Stored data:
------
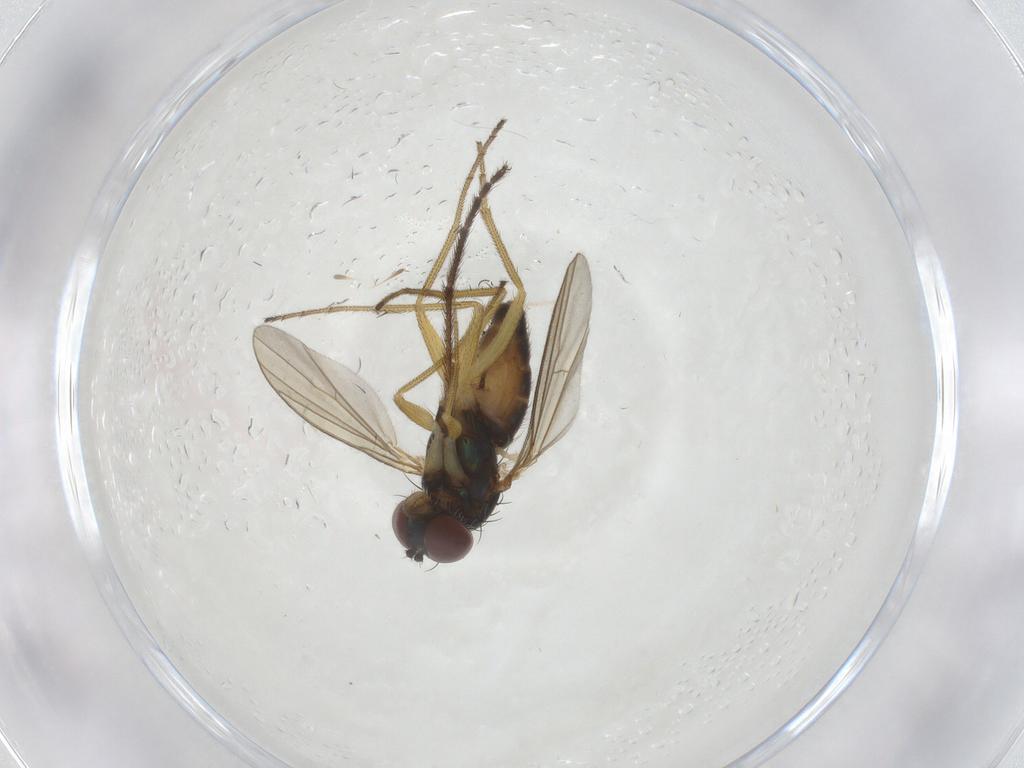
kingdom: Animalia
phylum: Arthropoda
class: Insecta
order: Diptera
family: Dolichopodidae
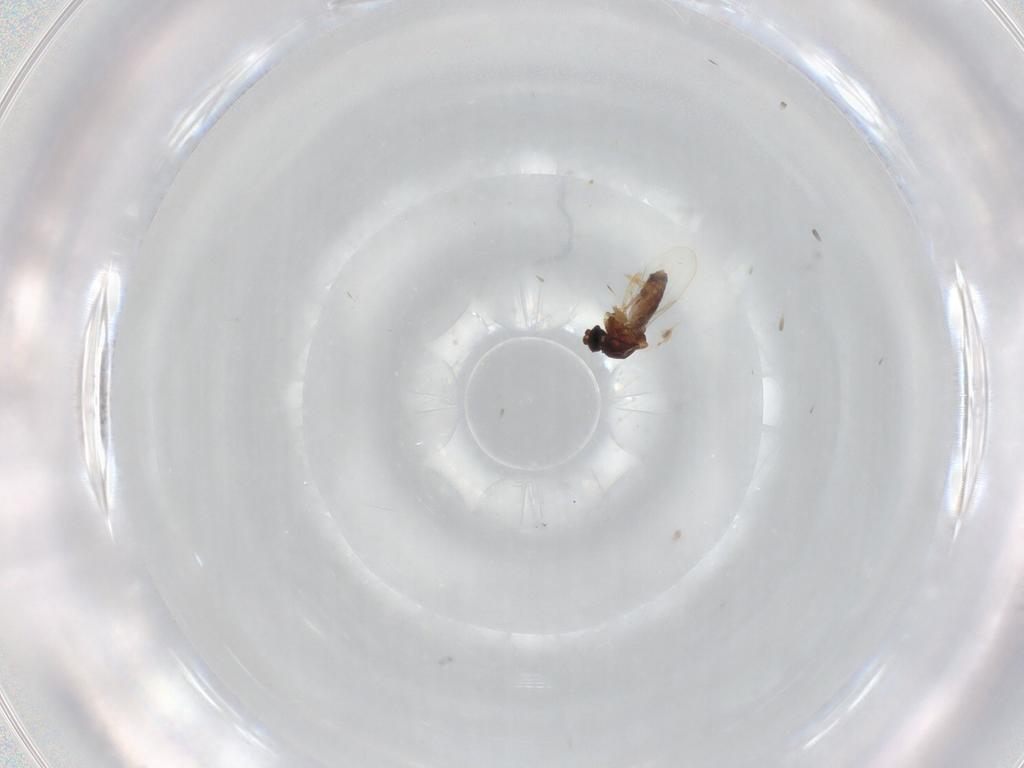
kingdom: Animalia
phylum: Arthropoda
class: Insecta
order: Diptera
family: Ceratopogonidae
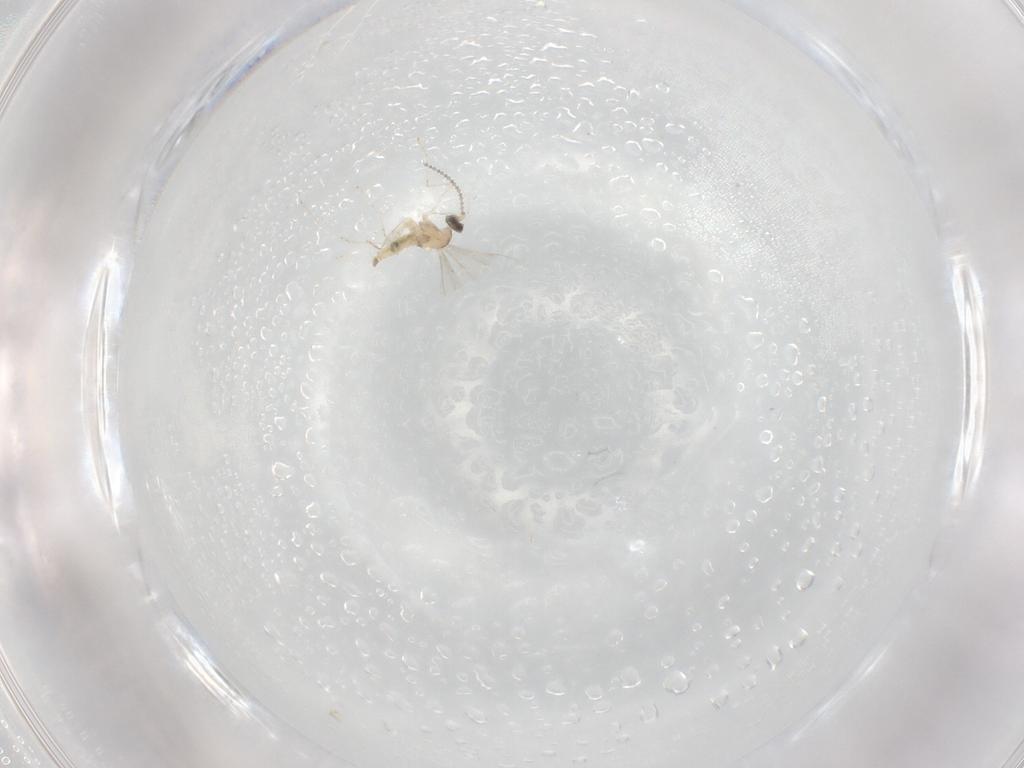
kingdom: Animalia
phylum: Arthropoda
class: Insecta
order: Diptera
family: Cecidomyiidae
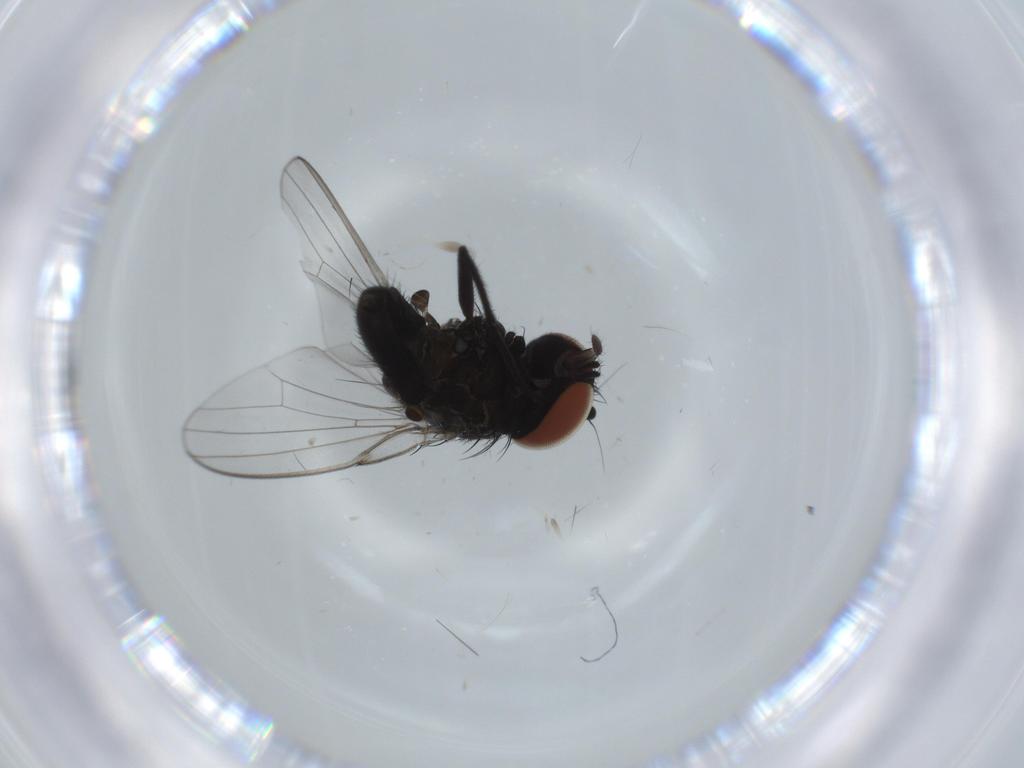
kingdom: Animalia
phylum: Arthropoda
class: Insecta
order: Diptera
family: Milichiidae
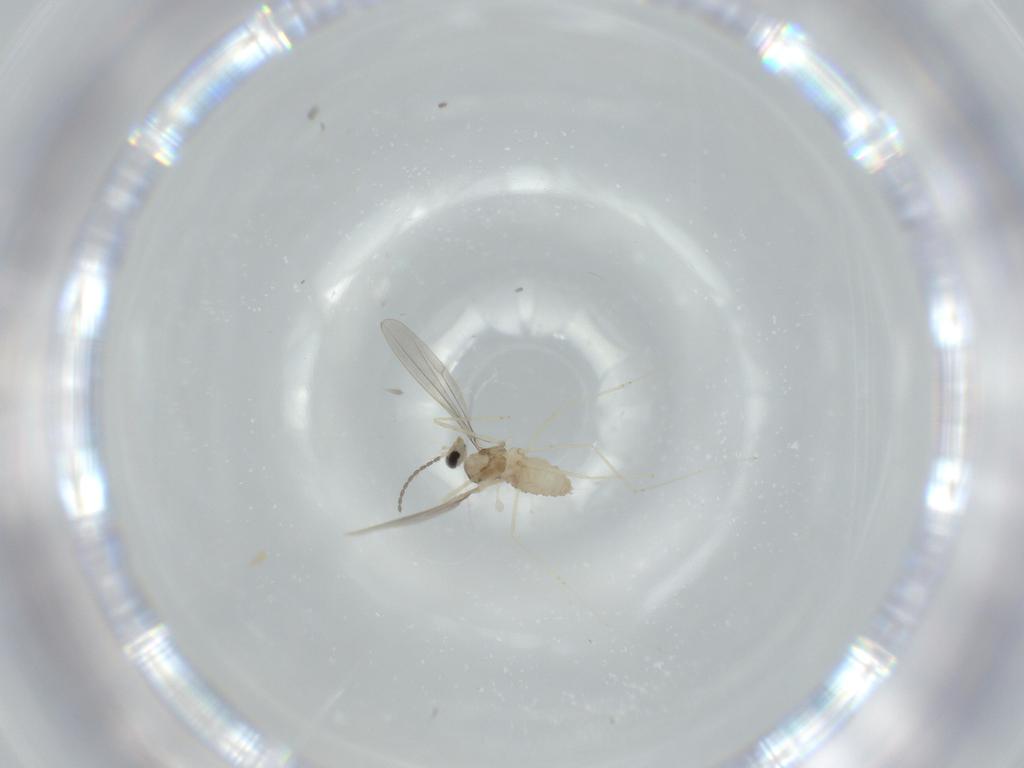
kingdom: Animalia
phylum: Arthropoda
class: Insecta
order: Diptera
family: Cecidomyiidae
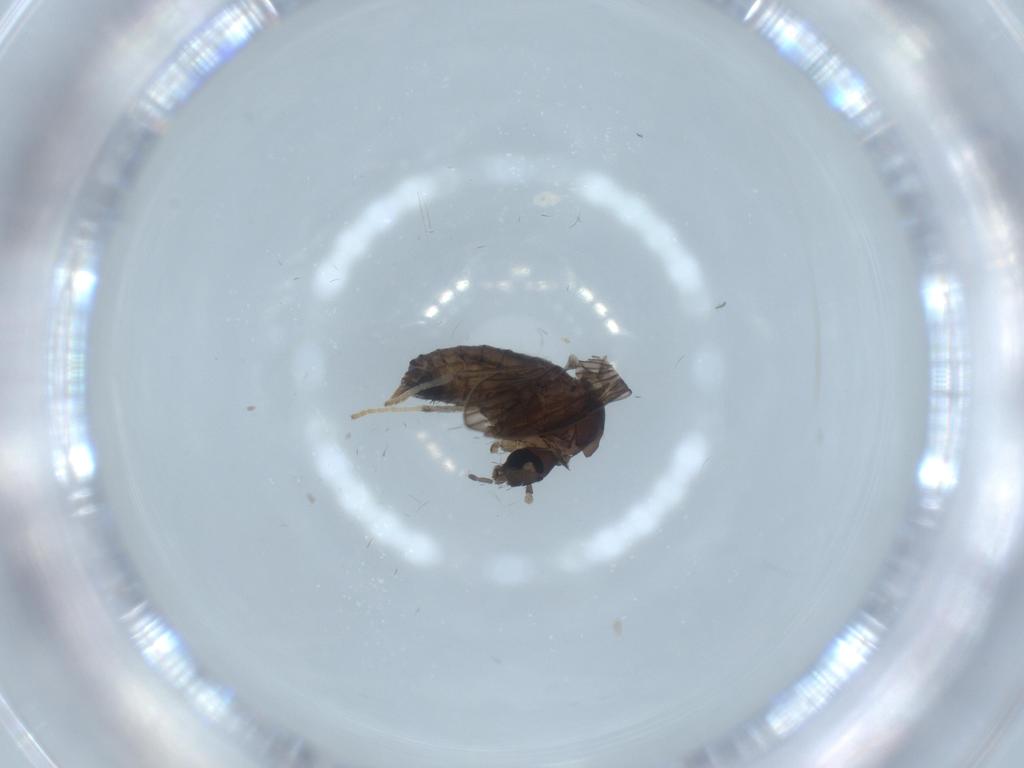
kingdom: Animalia
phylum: Arthropoda
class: Insecta
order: Diptera
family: Psychodidae
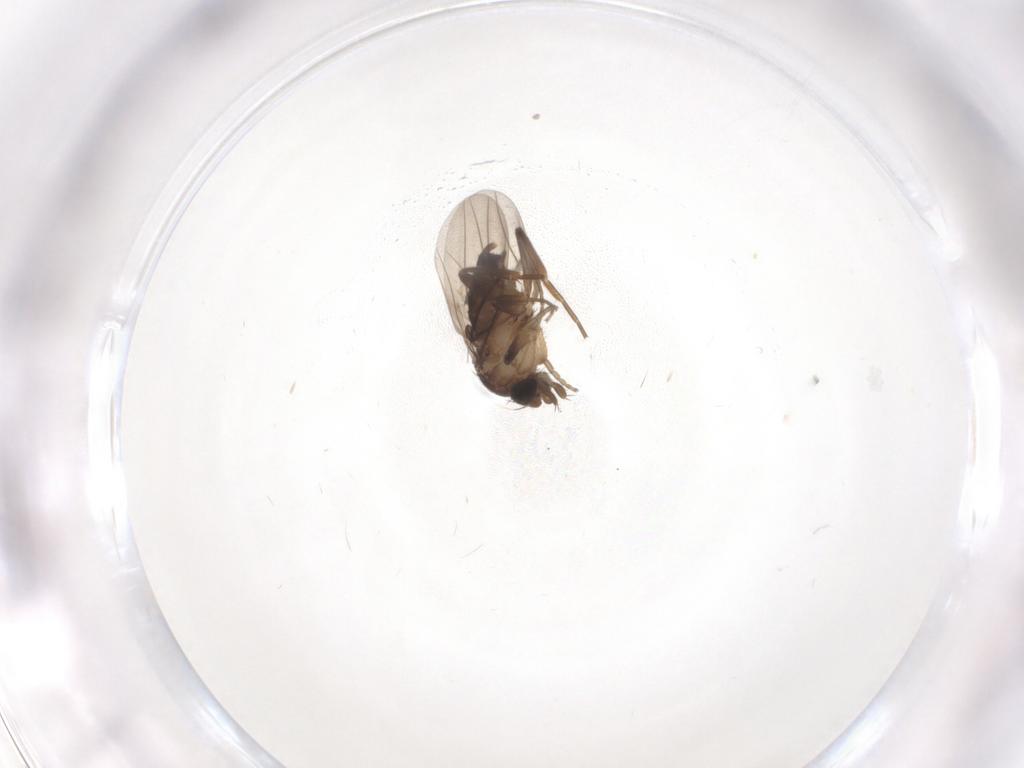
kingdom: Animalia
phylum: Arthropoda
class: Insecta
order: Diptera
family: Phoridae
------
Directions: Rewrite the lines of all the items above with every "family" changed to "Family" and everything else unchanged. Leave out the pictures.

Exercise solution:
kingdom: Animalia
phylum: Arthropoda
class: Insecta
order: Diptera
Family: Dolichopodidae
kingdom: Animalia
phylum: Arthropoda
class: Insecta
order: Diptera
Family: Ceratopogonidae
kingdom: Animalia
phylum: Arthropoda
class: Insecta
order: Diptera
Family: Cecidomyiidae
kingdom: Animalia
phylum: Arthropoda
class: Insecta
order: Diptera
Family: Milichiidae
kingdom: Animalia
phylum: Arthropoda
class: Insecta
order: Diptera
Family: Cecidomyiidae
kingdom: Animalia
phylum: Arthropoda
class: Insecta
order: Diptera
Family: Psychodidae
kingdom: Animalia
phylum: Arthropoda
class: Insecta
order: Diptera
Family: Phoridae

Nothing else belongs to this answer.